Except for the pictures, output the records in full and exactly.

Dataset entries:
____
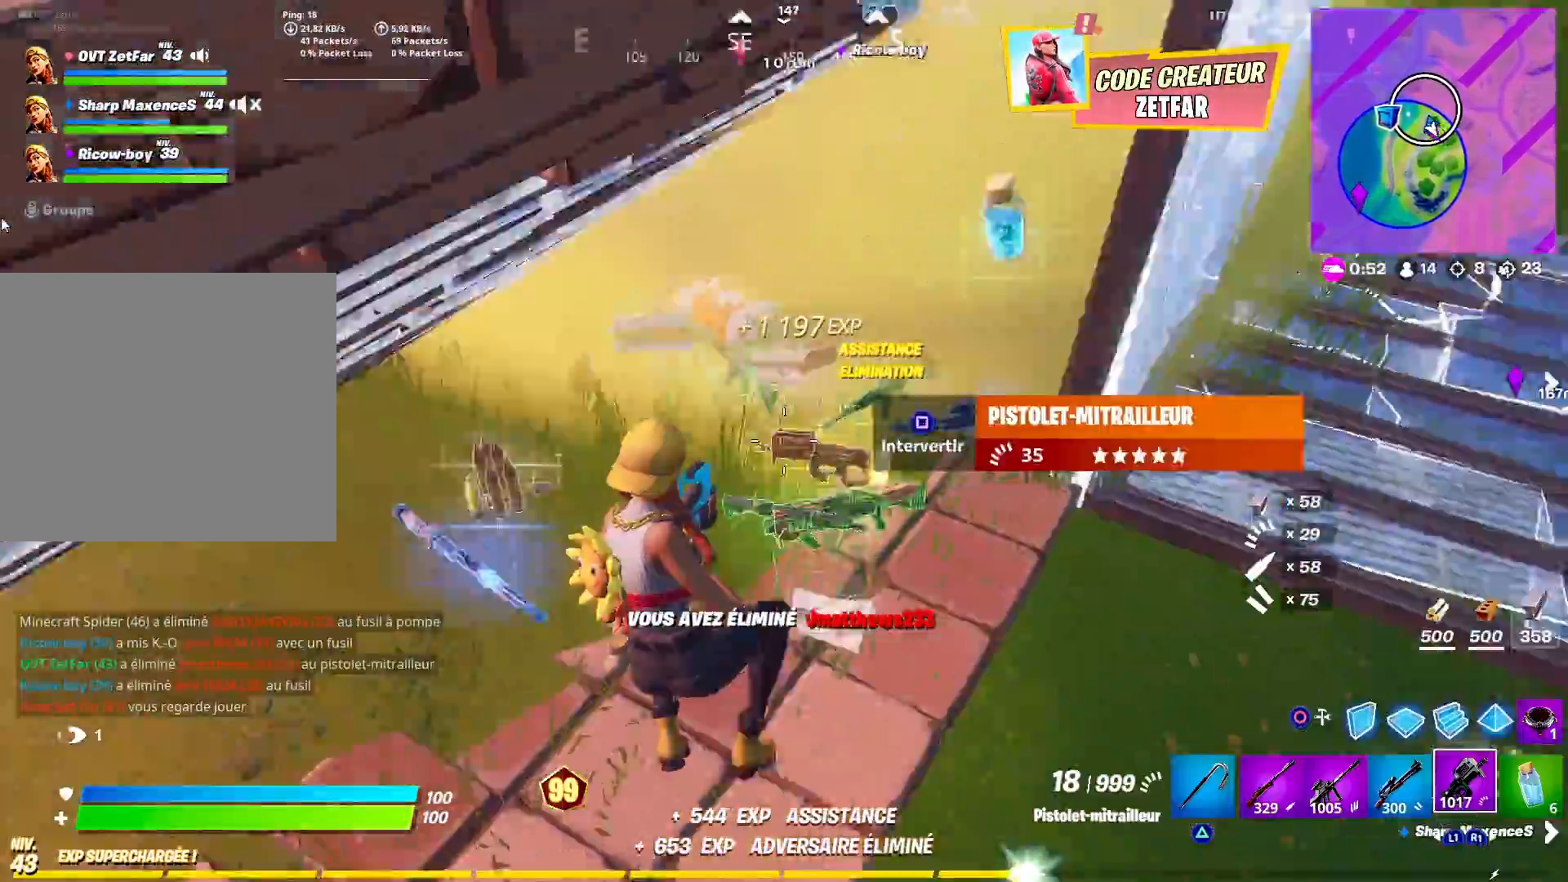
{"dt_ms": 500, "buttons": [], "left_stick": "down", "right_stick": "up-left", "events": [[67, "right_stick", "right"], [183, "left_stick", "center"], [250, "left_stick", "up"], [300, "left_stick", "center"], [333, "right_stick", "up-left"], [367, "left_stick", "down"]]}
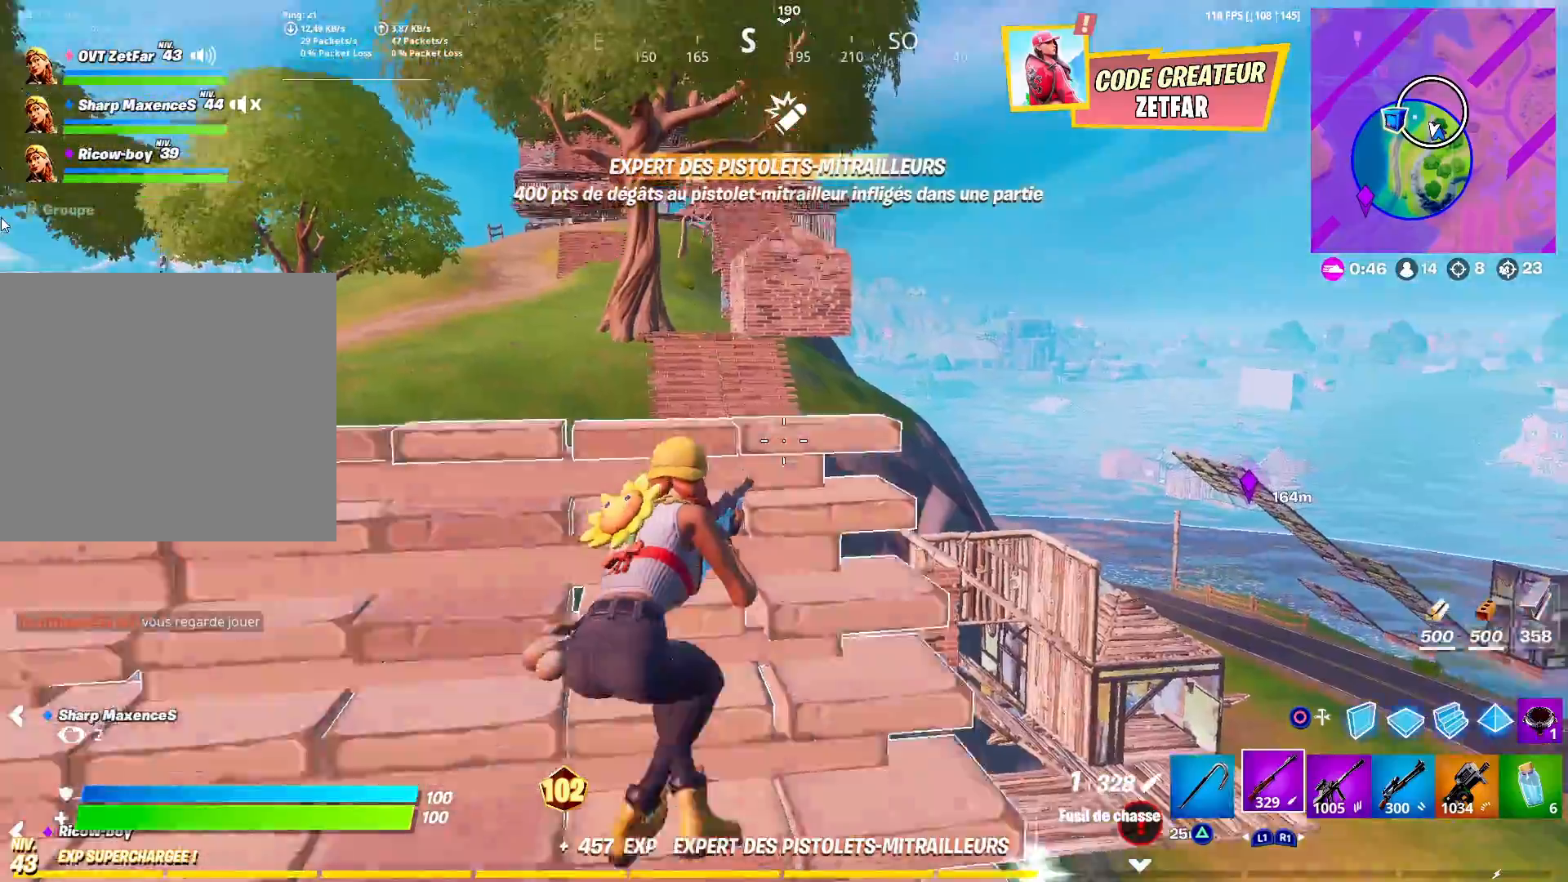
{"dt_ms": 500, "buttons": ["L3", "R3"], "left_stick": "up-left", "right_stick": "center", "events": [[50, "right_stick", "center"], [167, "left_stick", "left"], [183, "right_stick", "left"], [300, "left_stick", "up-left"], [383, "right_stick", "center"], [433, "L3", "down"], [483, "R3", "down"]]}
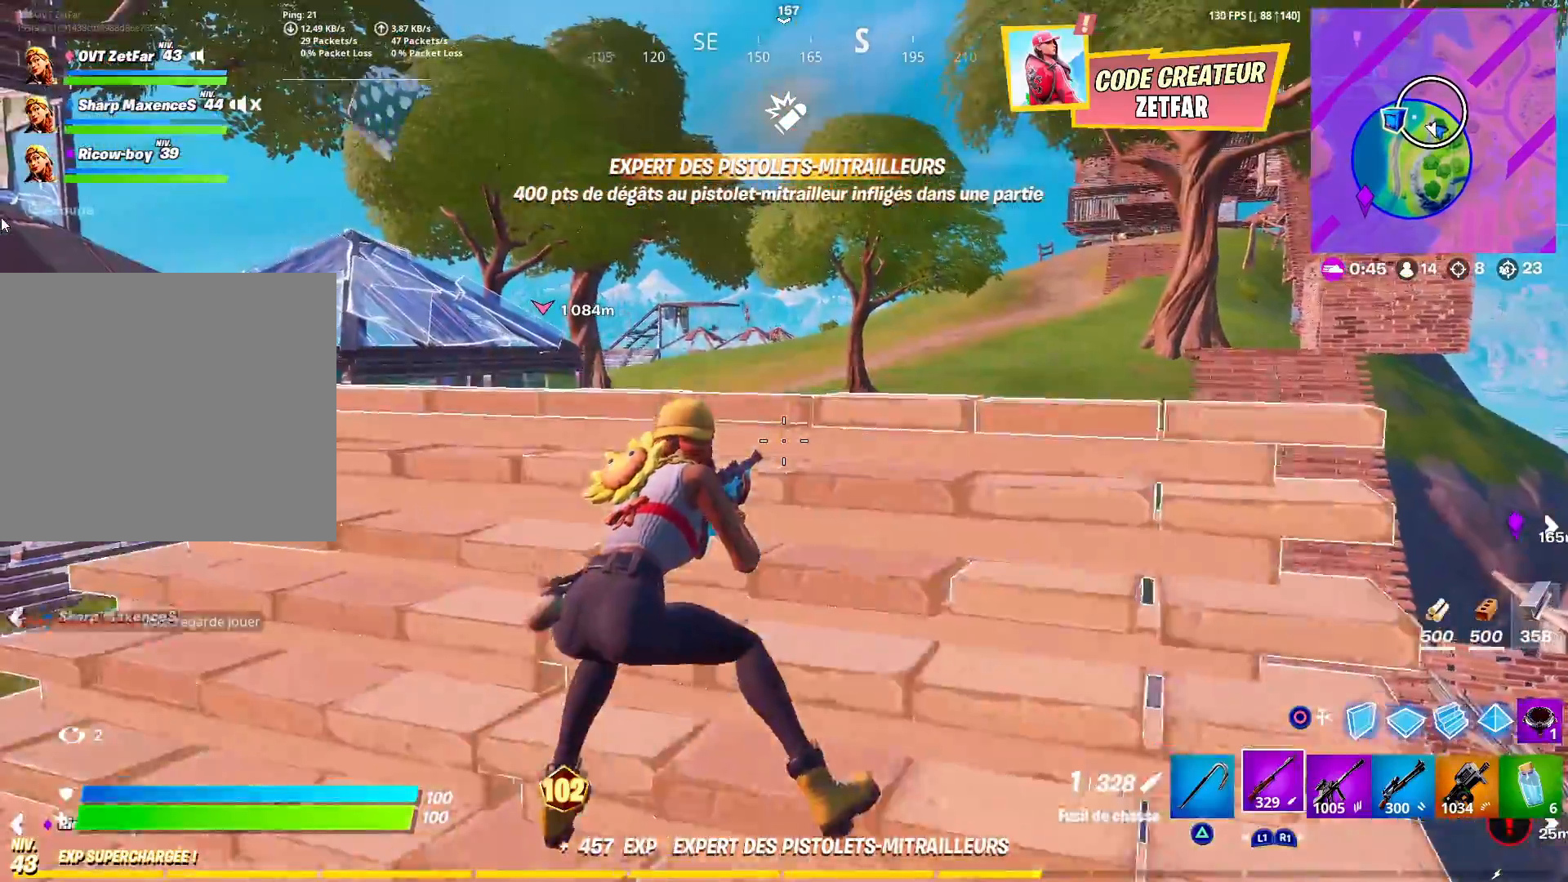
{"dt_ms": 500, "buttons": ["L2"], "left_stick": "down-right", "right_stick": "up", "events": [[33, "L3", "up"], [67, "R3", "up"], [167, "right_stick", "up"], [300, "R3", "down"], [317, "right_stick", "center"], [333, "left_stick", "up-right"], [350, "L2", "down"], [383, "R3", "up"], [400, "left_stick", "down-right"], [450, "right_stick", "up"]]}
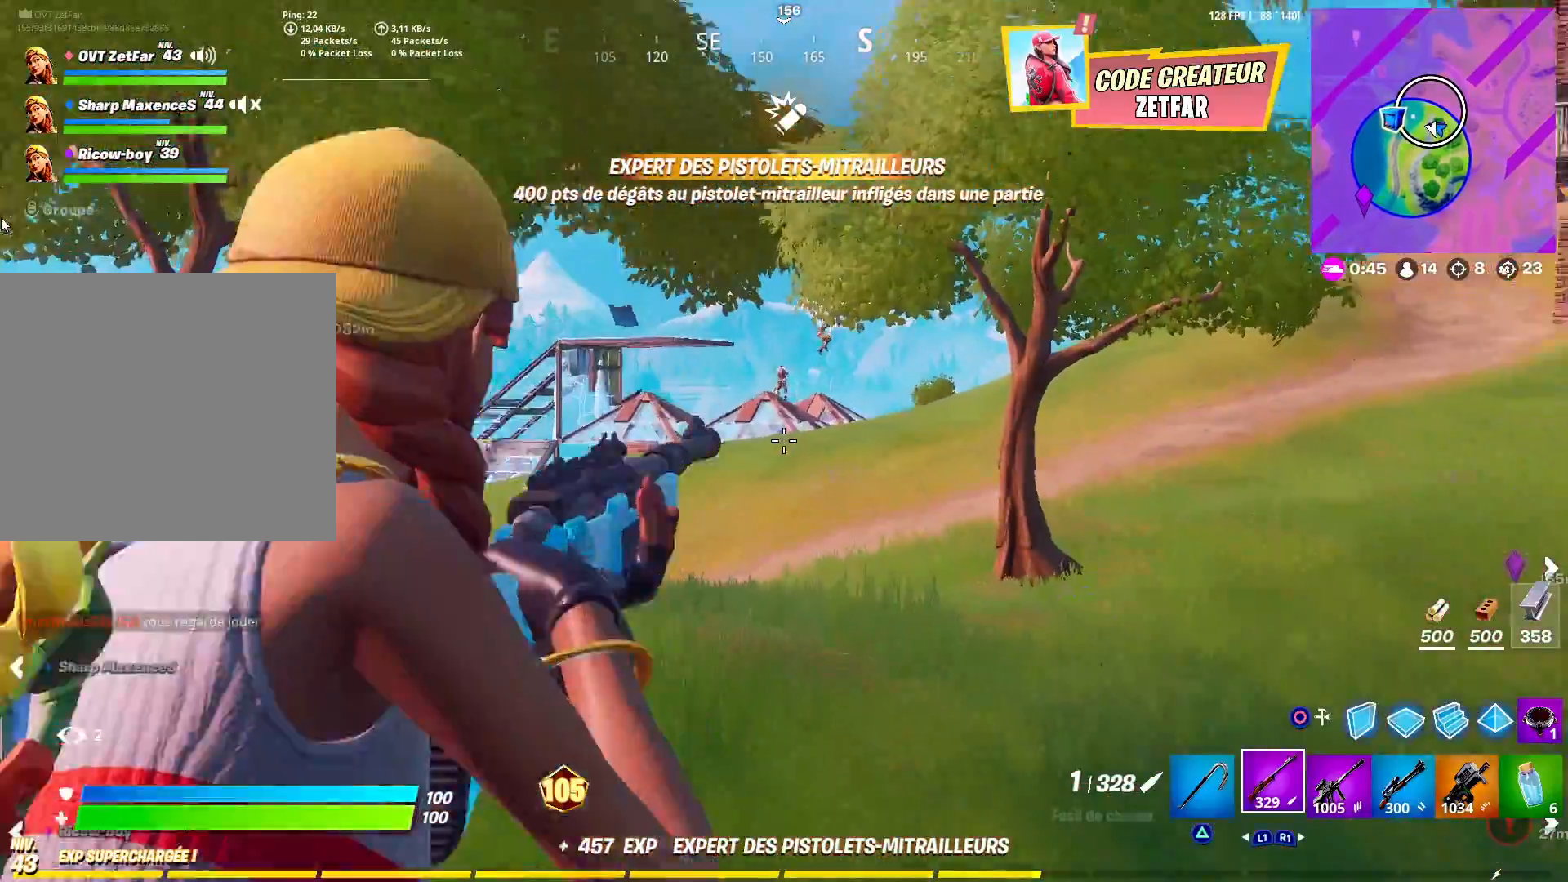
{"dt_ms": 500, "buttons": ["L2"], "left_stick": "up-left", "right_stick": "center", "events": [[133, "right_stick", "up-left"], [233, "left_stick", "left"], [350, "left_stick", "up-left"], [450, "right_stick", "center"]]}
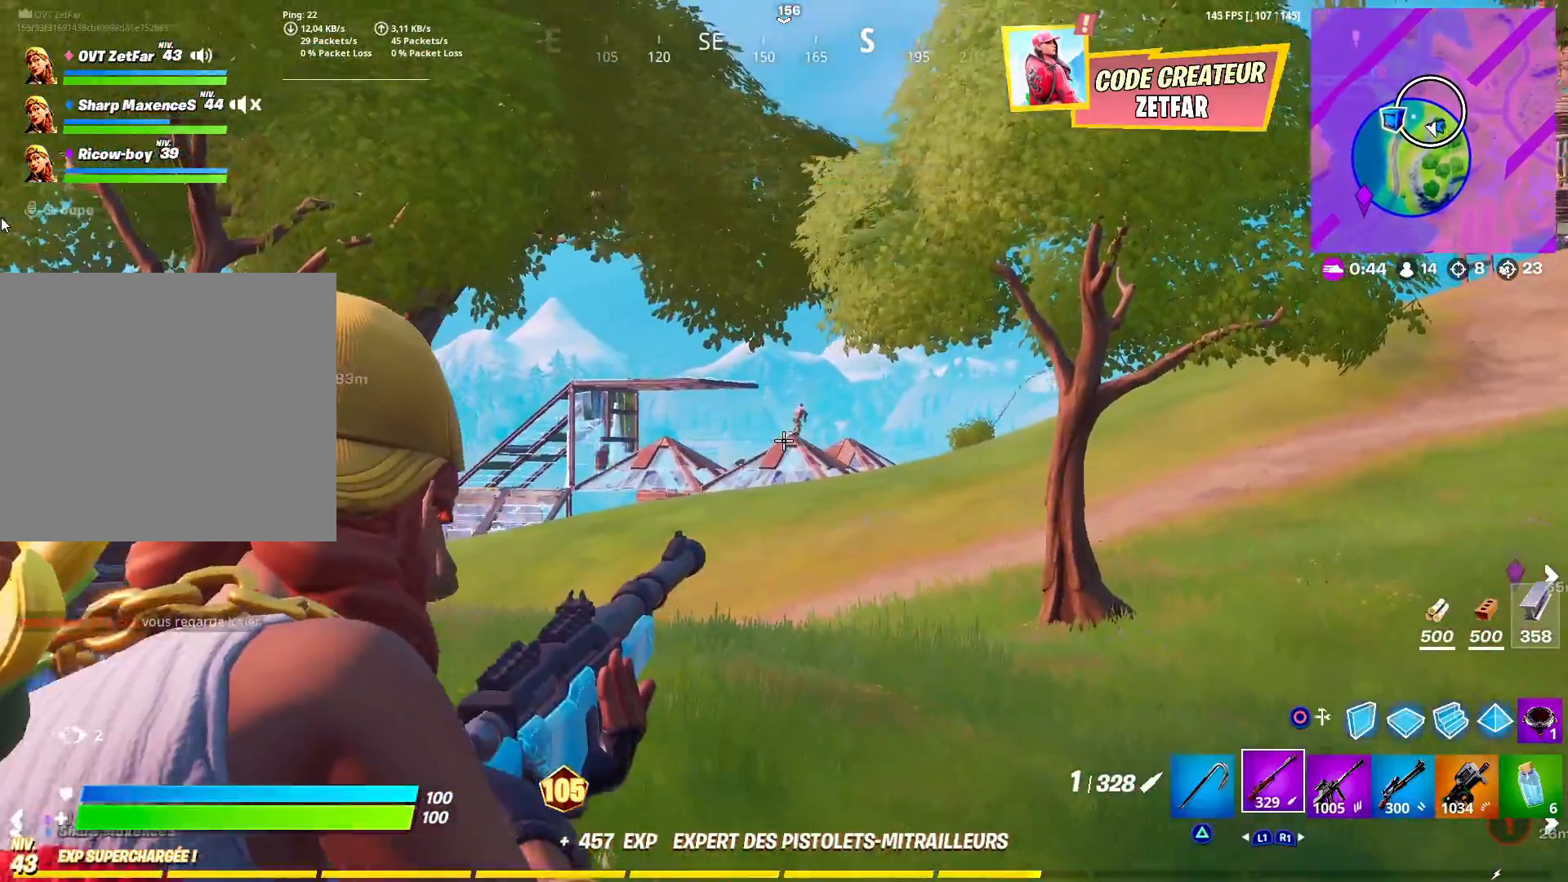
{"dt_ms": 500, "buttons": ["L2"], "left_stick": "center", "right_stick": "right", "events": [[17, "left_stick", "center"], [17, "right_stick", "right"], [67, "left_stick", "right"], [367, "left_stick", "down-right"], [467, "left_stick", "center"]]}
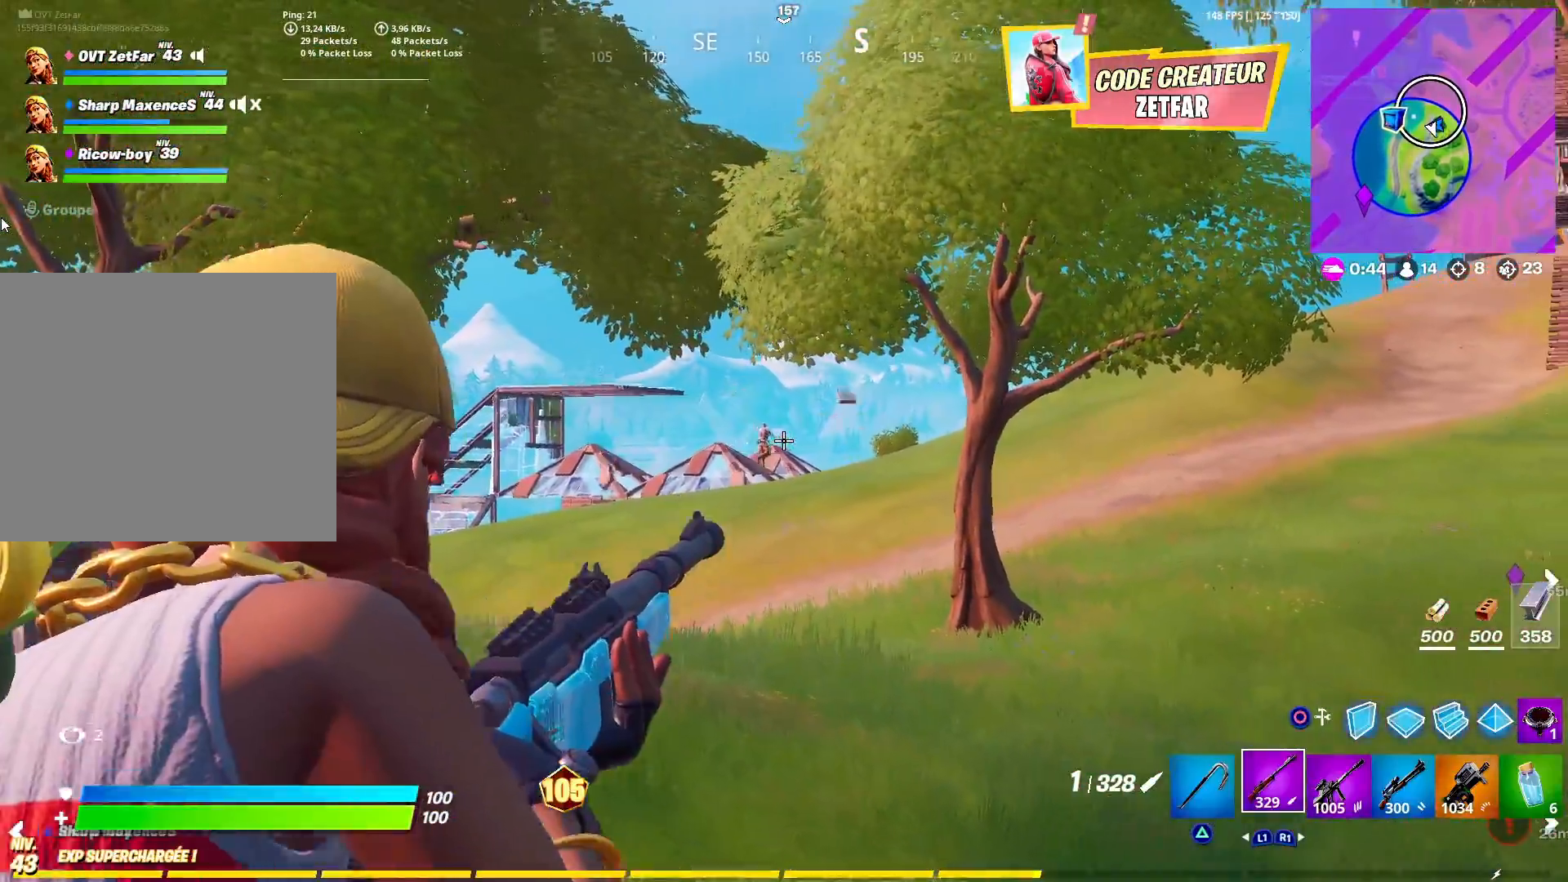
{"dt_ms": 500, "buttons": ["L2"], "left_stick": "up-left", "right_stick": "left", "events": [[283, "right_stick", "center"], [317, "left_stick", "left"], [400, "right_stick", "left"], [500, "left_stick", "up-left"]]}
____
Solution to this problem:
{"dt_ms": 500, "buttons": [], "left_stick": "down", "right_stick": "up-left", "events": [[67, "right_stick", "right"], [183, "left_stick", "center"], [250, "left_stick", "up"], [300, "left_stick", "center"], [333, "right_stick", "up-left"], [367, "left_stick", "down"]]}
{"dt_ms": 500, "buttons": ["L3", "R3"], "left_stick": "up-left", "right_stick": "center", "events": [[50, "right_stick", "center"], [167, "left_stick", "left"], [183, "right_stick", "left"], [300, "left_stick", "up-left"], [383, "right_stick", "center"], [433, "L3", "down"], [483, "R3", "down"]]}
{"dt_ms": 500, "buttons": ["L2"], "left_stick": "down-right", "right_stick": "up", "events": [[33, "L3", "up"], [67, "R3", "up"], [167, "right_stick", "up"], [300, "R3", "down"], [317, "right_stick", "center"], [333, "left_stick", "up-right"], [350, "L2", "down"], [383, "R3", "up"], [400, "left_stick", "down-right"], [450, "right_stick", "up"]]}
{"dt_ms": 500, "buttons": ["L2"], "left_stick": "up-left", "right_stick": "center", "events": [[133, "right_stick", "up-left"], [233, "left_stick", "left"], [350, "left_stick", "up-left"], [450, "right_stick", "center"]]}
{"dt_ms": 500, "buttons": ["L2"], "left_stick": "center", "right_stick": "right", "events": [[17, "left_stick", "center"], [17, "right_stick", "right"], [67, "left_stick", "right"], [367, "left_stick", "down-right"], [467, "left_stick", "center"]]}
{"dt_ms": 500, "buttons": ["L2"], "left_stick": "up-left", "right_stick": "left", "events": [[283, "right_stick", "center"], [317, "left_stick", "left"], [400, "right_stick", "left"], [500, "left_stick", "up-left"]]}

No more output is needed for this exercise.